Summit Financial Group, Inc. is a $1.7 billion in asset company headquartered in West Virginia, providing community banking services primarily in the Eastern Panhandle and South Central regions of the state, and the Northern and Shenandoah Valley regions of Virginia. Summit also operates an insurance subsidiary. In 2011, the company had net income of $4.1 million on assets of $1.5 billion. Today, the company has annualized net income of $16.8 million. A reversal of fortune from a 0.28% ROA to a 1.09%. How did they do it, from my perspective? 1: Margin expansion, and 2: Expense discipline. Annual operating expenses were $36.6 million in 2011, and are $33.2 million today. And that includes some of the expenses associated with an acquisition that is set to close shortly. So they grew. And spent less to do it. A bank that viewed its operating expenditures as investments. Amazing!

#4. MBT Financial Corp. (Nasdaq: MBTF)

In 1858, while Lincoln and Douglas debated for a US Senate seat, Benjamin Dansard started Dansard State Bank to operate from the back of Dansard General Store. Ultimately renamed Monroe Bank and Trust, this bank pre-dates the Civil War! Similar to IBCP above, MBT is a turnaround story. In 2011, non-performing assets/assets was at 7.7%. Today they are at 1.8%, and below 1% if you exclude restructured yet performing loans. The asset quality issues led to a $3.8 million loss in 2011. Since that time, nothing but black ink, leading to a year-to-date ROA of 1.10%, and ROE of 10.13%. How did they get there? A dramatic improvement in asset quality, a process and efficiency initiative that led to reduced costs and improved processes, and motivation. Insiders own over 22% of the company. That's motivation! Well done!  


BNCCORP, Inc., through its subsidiary BNC National Bank, offers community banking and wealth management services in Arizona, Minnesota, and North Dakota from 16 locations. It also conducts mortgage banking from 12 offices in Illinois, Kansas, Nebraska, Missouri, Minnesota, Arizona, and North Dakota. BNC suffered significant credit woes during 2008-09 which led to material losses in '09-10, and the decline in their tangible book value to $5.09/share at the end of 2010. Growth, supported by the oil boom in North Dakota's Bakken formation, and a robust mortgage banking business, is challenged due to  the decrease in oil and ag commodity prices. But earnings continue to increase in spite of the challenges. This has resulted in a tangible book value per share at September 30th of $22.51... a significant recovery and turnaround story that landed BNC in our top 5 for the third straight year. Your investment five years ago would have resulted in over an 800% total return!
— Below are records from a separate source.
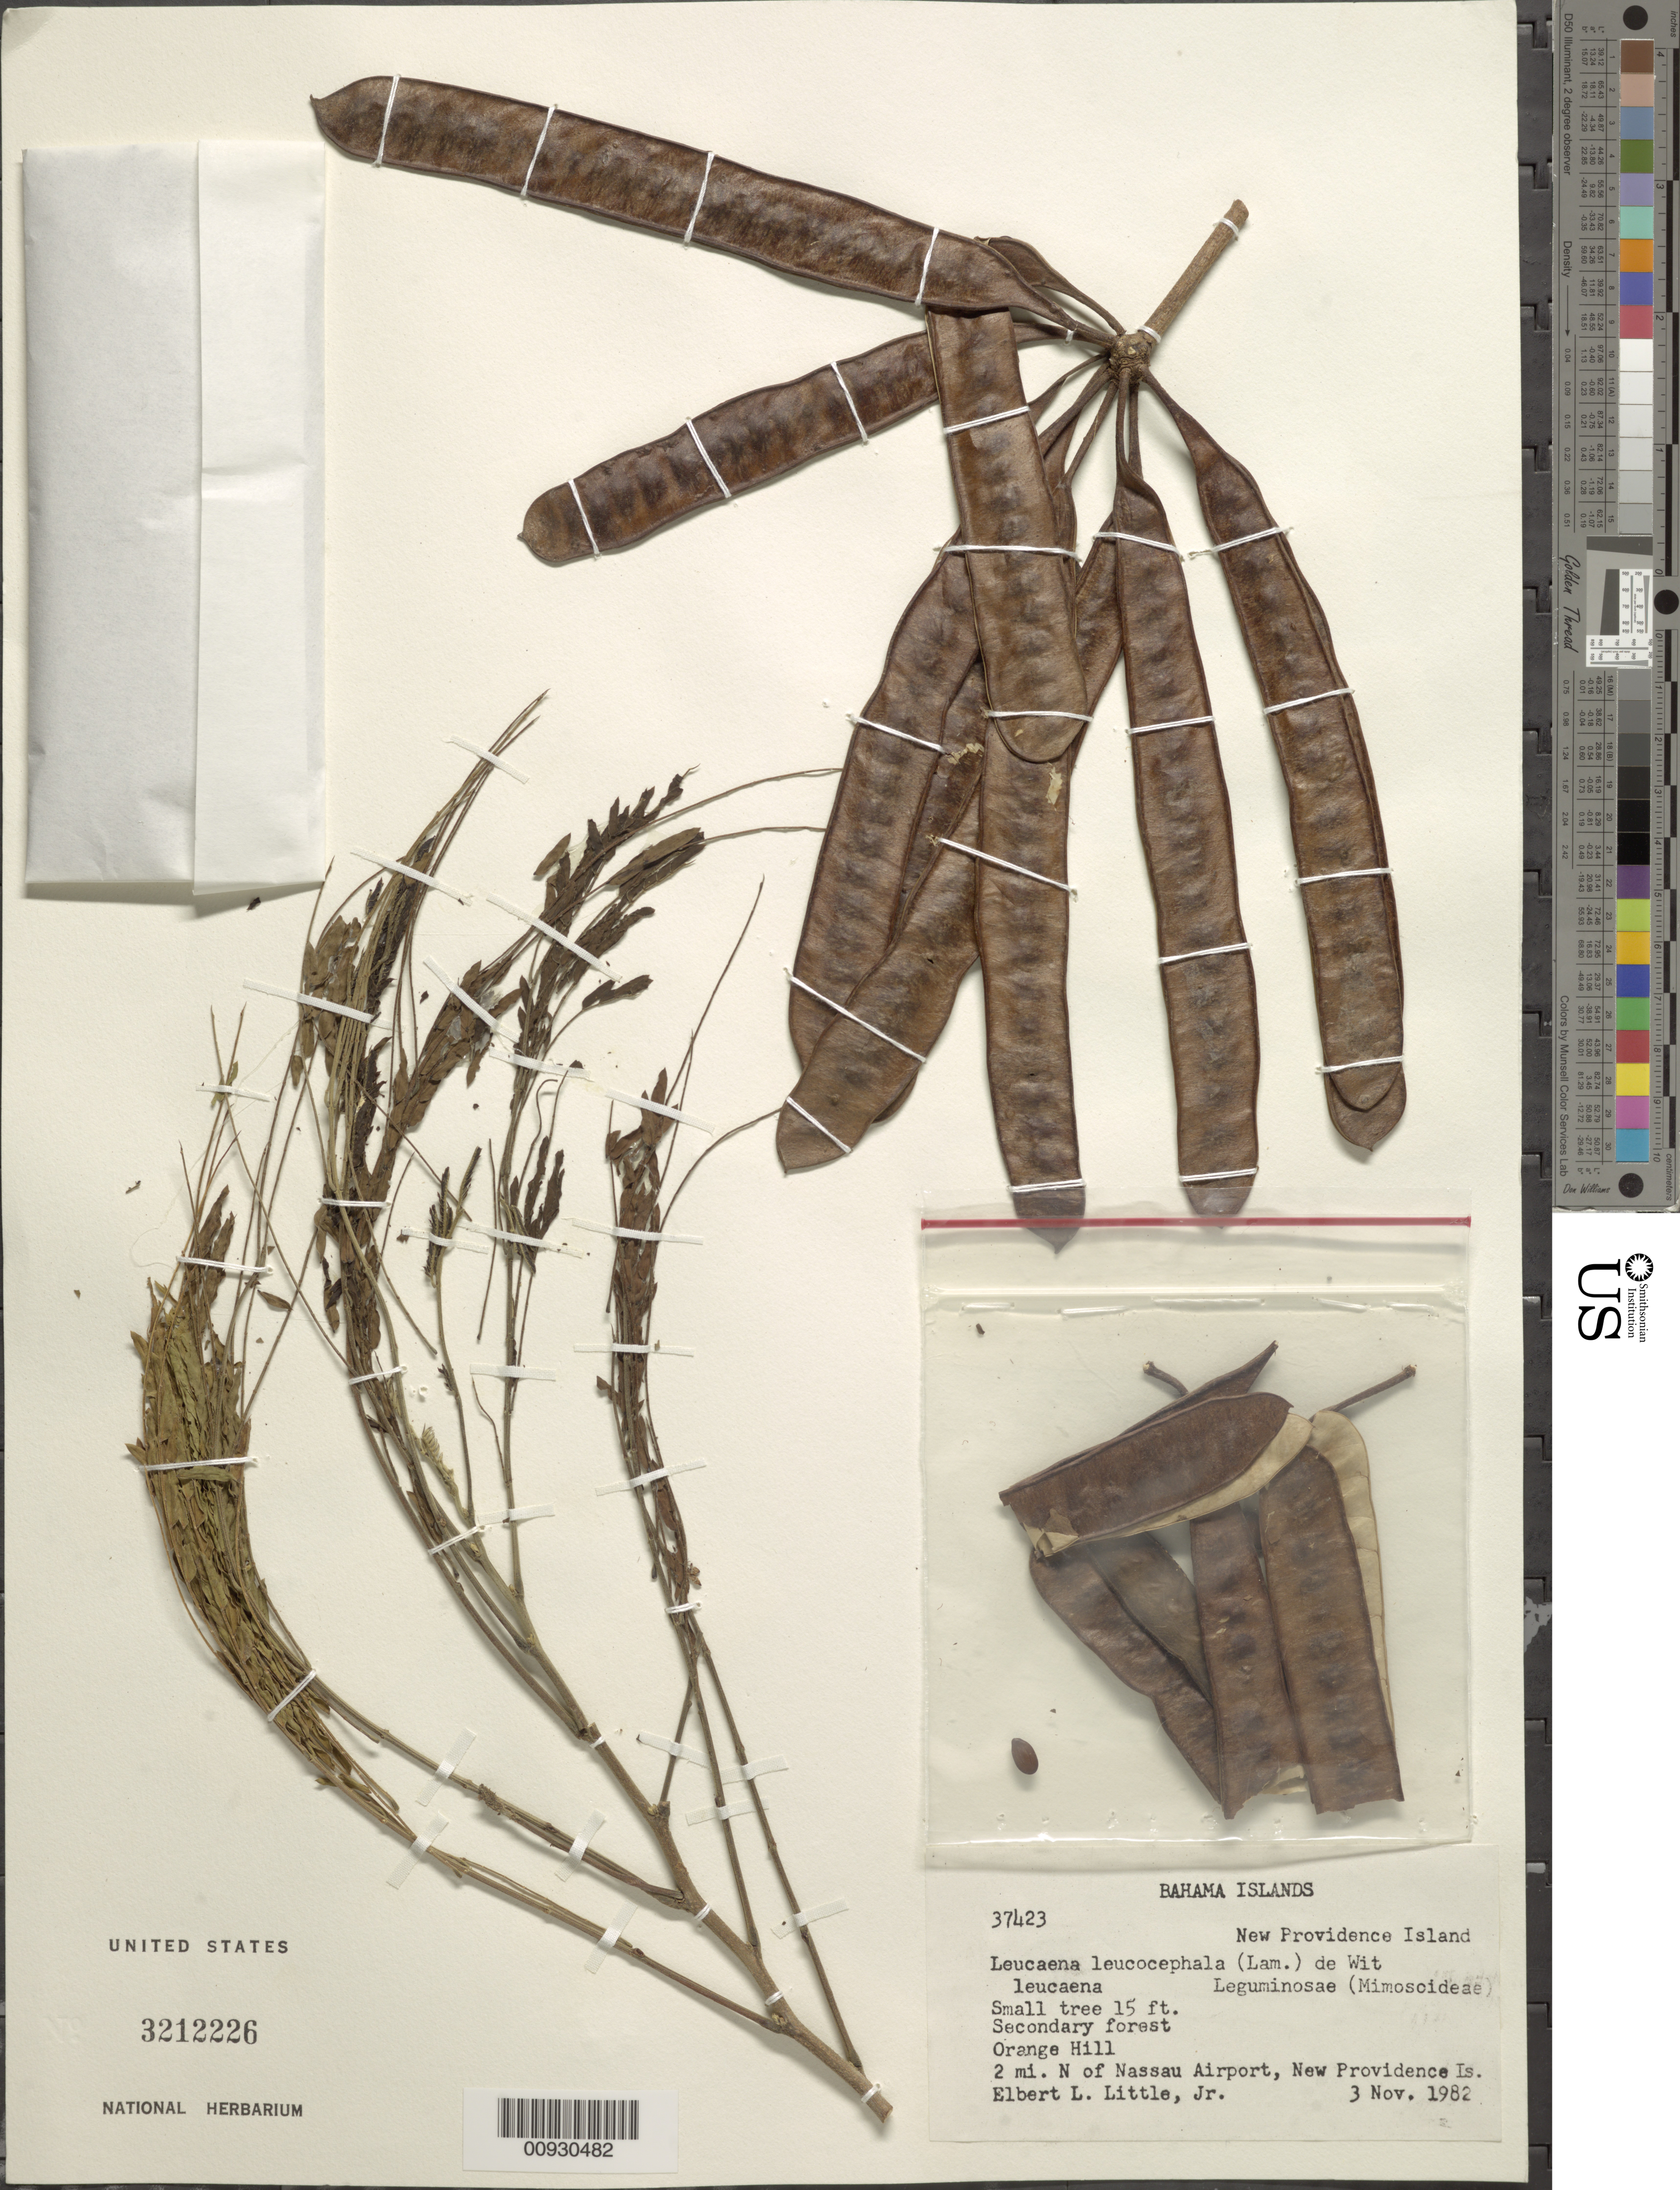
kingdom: Plantae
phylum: Tracheophyta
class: Magnoliopsida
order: Fabales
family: Fabaceae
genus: Leucaena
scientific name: Leucaena leucocephala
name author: (Lam.) de Wit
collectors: E. L. Little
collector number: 37423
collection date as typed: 03 Nov 1982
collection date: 1982-11-03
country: Bahamas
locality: Secondary forest, Orange Hill, 2 mi. N. of Nassau airport, New Providence Island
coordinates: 0 N, 0 E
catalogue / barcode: US 3212226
Here's how total return looks for you chart geeks, with the lower green, and flat line being the S&P 500 Bank Index.

There you have it! The JFB all stars in top 5, five-year total return. The largest of the lot is $2.5 billion in total assets. No SIFI banks on the list. Ask your investment banker why this is so.

Congratulations to all of the above that developed a specific strategy and is clearly executing well. Your shareholders have been rewarded!

Are you noticing themes that led to these banks' performance?

~ Jeff

Note: I make no investment recommendations in my blog. Please do not claim to invest in any security based on what you read here. You should make your own decisions in that regard. FINRA makes people take a test to ensure they know what they are doing before recommending securities. I'm sure that strategy works well.